Some Green Screen Options:
a) Green Screen Option 1
b) Green Screen Option 2
c) Green Screen Option 3
3) Webcam or Camera
Since the COVID-19 pandemic has shut down the usual systems of interactions and social distancing is the new norm, for now. The number of in-person interactions has sense gone down, and it is not surprising that we have moved to online-interactions. We are now able to work from home or on the go, which has caused an increased number of conference calls on platforms such as Zoom, Skype, and Microsoft Teams. There are several users that would prefer not to be on camera, however when you are on camera, it allows people to know that you are paying attention. Not only that, but video also allows people to see inside your world, as well as being on video can force us to take the call more seriously. Most people now a days are using a laptop, which has a built-in camera. Though this is a great option, there are better options if you are in an office setting, where you can use an external camera. Some of those options are below.
a) Webcam Option 1
b) Webcam Option 2
4) Tips and tricks for effectively running or participating in a virtual meeting.
- Use video. – When on a video meeting, you will want to be on camera so that you can interact with attendees and or presenter. This helps to personalize the conversation and to keep participants engaged.
- That said, always provide an audio dial-in option. Video conferencing can work very well, but it relies on a strong internet connection that may not always be available. People need the ability to participate via audio but make it clear that video-first is the new norm.
- Test the technology ahead of time. Nothing kills momentum at the start of a meeting like a 15-minute delay because people need to adjust lighting, cannot get the video to work, etc. Prior to a virtual meeting, all participants should test the technology and make sure they are comfortable using it.
- Make sure faces are visible. Video meetings are more effective when people can see each other’s facial expressions and body language. Ask individuals to sit close to their webcam to help to recreate the intimacy of an in-person meeting.

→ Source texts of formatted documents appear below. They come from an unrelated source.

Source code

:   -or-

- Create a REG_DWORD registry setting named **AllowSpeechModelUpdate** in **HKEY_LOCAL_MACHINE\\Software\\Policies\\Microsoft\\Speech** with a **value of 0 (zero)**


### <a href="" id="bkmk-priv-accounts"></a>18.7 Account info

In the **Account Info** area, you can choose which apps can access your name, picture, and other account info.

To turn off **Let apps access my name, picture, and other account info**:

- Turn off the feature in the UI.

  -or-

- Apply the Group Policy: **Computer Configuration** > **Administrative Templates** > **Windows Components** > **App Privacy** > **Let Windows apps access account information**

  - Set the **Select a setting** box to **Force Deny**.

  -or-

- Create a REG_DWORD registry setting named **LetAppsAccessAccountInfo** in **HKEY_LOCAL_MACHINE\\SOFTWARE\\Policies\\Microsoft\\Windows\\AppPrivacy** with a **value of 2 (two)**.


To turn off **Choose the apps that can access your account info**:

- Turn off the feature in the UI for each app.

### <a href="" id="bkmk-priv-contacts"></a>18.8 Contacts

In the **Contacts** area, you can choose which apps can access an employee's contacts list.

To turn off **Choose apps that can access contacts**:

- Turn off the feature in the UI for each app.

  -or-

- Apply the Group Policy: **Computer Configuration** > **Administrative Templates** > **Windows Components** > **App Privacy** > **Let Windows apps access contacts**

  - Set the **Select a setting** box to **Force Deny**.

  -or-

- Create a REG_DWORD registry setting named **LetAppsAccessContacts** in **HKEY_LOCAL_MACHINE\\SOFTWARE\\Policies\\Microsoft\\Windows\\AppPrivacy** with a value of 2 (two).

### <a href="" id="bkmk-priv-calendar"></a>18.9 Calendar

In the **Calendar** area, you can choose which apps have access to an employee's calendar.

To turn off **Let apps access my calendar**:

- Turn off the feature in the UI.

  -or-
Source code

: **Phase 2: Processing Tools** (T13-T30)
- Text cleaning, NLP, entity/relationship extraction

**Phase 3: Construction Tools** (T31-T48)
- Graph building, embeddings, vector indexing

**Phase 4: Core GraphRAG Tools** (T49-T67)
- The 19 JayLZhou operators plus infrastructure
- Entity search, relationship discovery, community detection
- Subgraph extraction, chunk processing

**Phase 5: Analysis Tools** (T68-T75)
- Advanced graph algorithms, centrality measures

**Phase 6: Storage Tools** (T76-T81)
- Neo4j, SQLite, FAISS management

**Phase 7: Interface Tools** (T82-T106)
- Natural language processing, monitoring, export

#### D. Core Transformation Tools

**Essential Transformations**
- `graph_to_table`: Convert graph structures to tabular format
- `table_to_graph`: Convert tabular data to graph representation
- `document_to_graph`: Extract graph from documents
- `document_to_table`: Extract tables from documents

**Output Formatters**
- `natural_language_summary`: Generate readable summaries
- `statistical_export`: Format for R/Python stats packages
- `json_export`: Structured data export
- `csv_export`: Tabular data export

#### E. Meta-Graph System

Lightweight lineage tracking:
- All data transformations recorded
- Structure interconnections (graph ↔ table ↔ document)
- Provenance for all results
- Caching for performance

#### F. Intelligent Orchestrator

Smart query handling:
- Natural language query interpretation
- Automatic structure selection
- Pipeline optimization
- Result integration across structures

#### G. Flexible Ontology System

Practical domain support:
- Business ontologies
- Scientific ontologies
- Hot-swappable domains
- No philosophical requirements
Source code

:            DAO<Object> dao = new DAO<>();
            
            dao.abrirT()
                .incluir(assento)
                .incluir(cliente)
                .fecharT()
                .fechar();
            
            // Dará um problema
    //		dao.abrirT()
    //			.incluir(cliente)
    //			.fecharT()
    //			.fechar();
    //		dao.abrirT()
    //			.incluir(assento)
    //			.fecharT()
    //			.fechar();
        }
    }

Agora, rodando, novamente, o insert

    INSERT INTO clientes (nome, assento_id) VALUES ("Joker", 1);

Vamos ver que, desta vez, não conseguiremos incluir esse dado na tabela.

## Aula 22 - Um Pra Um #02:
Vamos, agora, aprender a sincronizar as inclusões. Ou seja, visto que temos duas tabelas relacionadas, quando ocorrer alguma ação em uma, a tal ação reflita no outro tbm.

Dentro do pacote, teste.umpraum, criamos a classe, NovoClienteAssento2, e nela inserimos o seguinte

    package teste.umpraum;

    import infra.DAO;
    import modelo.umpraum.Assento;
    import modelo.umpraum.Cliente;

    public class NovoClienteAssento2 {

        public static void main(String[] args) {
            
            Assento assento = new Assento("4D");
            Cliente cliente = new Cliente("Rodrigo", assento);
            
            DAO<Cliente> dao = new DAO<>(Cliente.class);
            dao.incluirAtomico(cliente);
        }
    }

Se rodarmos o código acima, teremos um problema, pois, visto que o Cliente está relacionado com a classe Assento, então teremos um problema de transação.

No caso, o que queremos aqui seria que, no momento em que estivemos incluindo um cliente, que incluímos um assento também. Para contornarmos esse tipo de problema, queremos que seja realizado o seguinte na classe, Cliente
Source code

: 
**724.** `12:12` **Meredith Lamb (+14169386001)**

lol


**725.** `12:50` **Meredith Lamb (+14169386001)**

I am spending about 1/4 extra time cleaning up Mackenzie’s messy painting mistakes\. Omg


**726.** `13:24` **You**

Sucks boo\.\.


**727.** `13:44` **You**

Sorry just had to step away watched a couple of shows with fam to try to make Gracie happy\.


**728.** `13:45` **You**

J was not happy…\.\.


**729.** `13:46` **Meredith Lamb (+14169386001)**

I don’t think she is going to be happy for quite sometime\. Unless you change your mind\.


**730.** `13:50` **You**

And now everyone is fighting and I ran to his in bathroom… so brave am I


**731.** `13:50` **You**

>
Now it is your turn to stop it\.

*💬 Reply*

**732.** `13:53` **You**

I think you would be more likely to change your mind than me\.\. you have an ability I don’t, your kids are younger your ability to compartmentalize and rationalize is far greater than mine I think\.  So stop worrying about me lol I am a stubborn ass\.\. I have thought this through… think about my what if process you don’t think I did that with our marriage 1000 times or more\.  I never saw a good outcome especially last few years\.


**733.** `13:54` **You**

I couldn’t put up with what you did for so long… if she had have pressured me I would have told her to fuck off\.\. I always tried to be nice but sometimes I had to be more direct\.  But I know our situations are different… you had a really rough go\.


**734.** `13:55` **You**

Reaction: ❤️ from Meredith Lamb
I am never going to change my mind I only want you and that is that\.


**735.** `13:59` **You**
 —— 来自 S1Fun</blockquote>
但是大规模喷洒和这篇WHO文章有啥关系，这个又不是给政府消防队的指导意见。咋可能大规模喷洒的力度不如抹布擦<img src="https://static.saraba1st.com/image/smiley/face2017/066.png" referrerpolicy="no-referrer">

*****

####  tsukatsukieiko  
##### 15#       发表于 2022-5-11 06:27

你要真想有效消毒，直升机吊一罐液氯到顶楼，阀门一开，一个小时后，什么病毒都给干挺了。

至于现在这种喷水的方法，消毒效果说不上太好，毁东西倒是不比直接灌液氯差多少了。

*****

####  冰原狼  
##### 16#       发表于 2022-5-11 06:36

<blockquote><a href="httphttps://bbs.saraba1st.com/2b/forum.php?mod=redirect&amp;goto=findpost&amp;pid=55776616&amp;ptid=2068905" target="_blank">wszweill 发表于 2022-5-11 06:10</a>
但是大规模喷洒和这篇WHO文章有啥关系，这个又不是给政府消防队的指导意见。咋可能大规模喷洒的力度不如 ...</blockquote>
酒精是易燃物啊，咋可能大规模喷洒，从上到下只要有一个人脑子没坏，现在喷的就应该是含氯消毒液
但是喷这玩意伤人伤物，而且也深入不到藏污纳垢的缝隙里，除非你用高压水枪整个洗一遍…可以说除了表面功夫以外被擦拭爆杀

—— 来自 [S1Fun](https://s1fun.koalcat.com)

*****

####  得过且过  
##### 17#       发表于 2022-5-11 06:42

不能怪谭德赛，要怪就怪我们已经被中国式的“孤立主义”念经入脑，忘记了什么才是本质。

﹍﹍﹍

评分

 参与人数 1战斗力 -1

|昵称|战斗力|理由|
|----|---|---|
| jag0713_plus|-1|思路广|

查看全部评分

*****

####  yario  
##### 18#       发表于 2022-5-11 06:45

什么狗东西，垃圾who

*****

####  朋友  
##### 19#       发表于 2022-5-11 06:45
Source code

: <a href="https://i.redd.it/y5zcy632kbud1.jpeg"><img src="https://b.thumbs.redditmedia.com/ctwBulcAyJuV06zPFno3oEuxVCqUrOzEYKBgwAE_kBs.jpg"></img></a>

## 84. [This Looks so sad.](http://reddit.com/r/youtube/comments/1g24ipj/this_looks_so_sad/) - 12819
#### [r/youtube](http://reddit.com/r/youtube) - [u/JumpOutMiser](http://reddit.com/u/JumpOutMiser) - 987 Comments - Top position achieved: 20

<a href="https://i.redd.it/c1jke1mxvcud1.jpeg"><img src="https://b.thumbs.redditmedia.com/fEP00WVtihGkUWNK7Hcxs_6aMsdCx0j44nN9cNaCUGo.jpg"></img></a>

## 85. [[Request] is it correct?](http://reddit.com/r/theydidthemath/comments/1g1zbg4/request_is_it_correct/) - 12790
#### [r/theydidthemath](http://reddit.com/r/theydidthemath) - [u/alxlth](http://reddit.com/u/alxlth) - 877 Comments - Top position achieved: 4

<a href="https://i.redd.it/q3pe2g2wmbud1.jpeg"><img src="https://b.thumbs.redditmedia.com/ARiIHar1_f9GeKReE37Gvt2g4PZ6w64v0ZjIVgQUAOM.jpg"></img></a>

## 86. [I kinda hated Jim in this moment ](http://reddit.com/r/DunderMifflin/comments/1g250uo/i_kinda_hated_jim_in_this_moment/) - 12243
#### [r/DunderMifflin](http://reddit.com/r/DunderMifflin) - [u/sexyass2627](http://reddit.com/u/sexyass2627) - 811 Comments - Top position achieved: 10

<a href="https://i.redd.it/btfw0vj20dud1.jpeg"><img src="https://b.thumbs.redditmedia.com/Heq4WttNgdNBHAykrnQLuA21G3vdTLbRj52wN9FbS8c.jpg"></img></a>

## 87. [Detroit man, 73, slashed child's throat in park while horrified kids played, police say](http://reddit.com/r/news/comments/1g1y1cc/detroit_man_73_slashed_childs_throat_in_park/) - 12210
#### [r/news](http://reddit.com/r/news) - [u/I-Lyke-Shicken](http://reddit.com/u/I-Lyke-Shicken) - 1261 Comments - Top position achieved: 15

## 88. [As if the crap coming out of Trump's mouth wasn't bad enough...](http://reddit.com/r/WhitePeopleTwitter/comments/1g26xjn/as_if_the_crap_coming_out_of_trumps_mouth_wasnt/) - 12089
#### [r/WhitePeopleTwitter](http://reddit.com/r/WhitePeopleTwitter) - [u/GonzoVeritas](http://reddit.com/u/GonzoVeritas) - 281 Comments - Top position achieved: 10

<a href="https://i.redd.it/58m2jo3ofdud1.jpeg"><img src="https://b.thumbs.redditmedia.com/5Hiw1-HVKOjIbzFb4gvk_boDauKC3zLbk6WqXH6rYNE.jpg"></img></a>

- Stick to meeting basics. Prior to the conversation, set clear objectives, and make sure you know your part. During the session, use an agenda, set meeting ground rules, take breaks, and clearly outline next steps (including timing and accountabilities) after each section and at the end of the meeting.
- Minimize presentation length. The only thing worse than a long presentation in person is a long presentation during a virtual meeting.
- Assign a facilitator. It is usually harder to manage a virtual discussion than an in-person one. It can be helpful to assign one individual to guide the conversation, allowing the other participants to focus on the content. The facilitator can also use a polling system to “take the pulse” of the group on certain questions and ensure that all voices are heard. The facilitator should also be able to resolve basic questions on the technology being used.
- Do not be afraid to tackle tough issues. Meeting virtually is a learned behavior, and you will be amazed how much you can get out of it once you and your team begin to be comfortable working this way. It may seem natural to wait to discuss tough issues until everyone is in person, but that may not be an option. So do not shy away from controversial topics.
- Practice once or twice while you are still together. Hold your next staff meeting virtually, with each executive sitting in their office and hooking into the meeting with no assistance. After the meeting concludes, gather, and debrief about the experience. What went well, and what did not? How can you evolve your virtual meetings to make them as productive as when you meet in person?